**Exercise description**:
The result should be a faithful copy of every entry below, with the pictures left out.

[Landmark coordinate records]
Segment Open

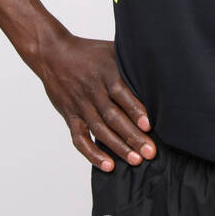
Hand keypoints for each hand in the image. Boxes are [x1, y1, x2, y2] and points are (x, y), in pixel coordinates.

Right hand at [31, 32, 154, 169]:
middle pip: (113, 116)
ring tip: (135, 160)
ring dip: (117, 147)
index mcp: (106, 73)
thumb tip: (162, 68)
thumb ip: (132, 63)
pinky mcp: (70, 116)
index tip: (148, 125)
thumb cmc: (89, 52)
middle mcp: (93, 91)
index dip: (135, 110)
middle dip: (132, 135)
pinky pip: (80, 138)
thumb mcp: (112, 50)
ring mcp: (80, 105)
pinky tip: (107, 165)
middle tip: (149, 152)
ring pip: (99, 130)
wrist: (53, 54)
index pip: (121, 93)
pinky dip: (92, 153)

Segment Closed

**Result of this exercise**:
Hand keypoints for each hand in the image. Boxes are [x1, y1, x2, y2] and points are (x, y), in pixel coordinates.

Right hand at [31, 32, 154, 169]:
middle pip: (113, 116)
ring tip: (135, 160)
ring dip: (117, 147)
index mcp: (106, 73)
thumb tip: (162, 68)
thumb ip: (132, 63)
pinky mcp: (70, 116)
index tip: (148, 125)
thumb cmc: (89, 52)
middle mcp: (93, 91)
index dip: (135, 110)
middle dip: (132, 135)
pinky pip: (80, 138)
thumb mcp: (112, 50)
ring mcp: (80, 105)
pinky tip: (107, 165)
middle tip: (149, 152)
ring pip: (99, 130)
wrist: (53, 54)
index pip: (121, 93)
pinky dip: (92, 153)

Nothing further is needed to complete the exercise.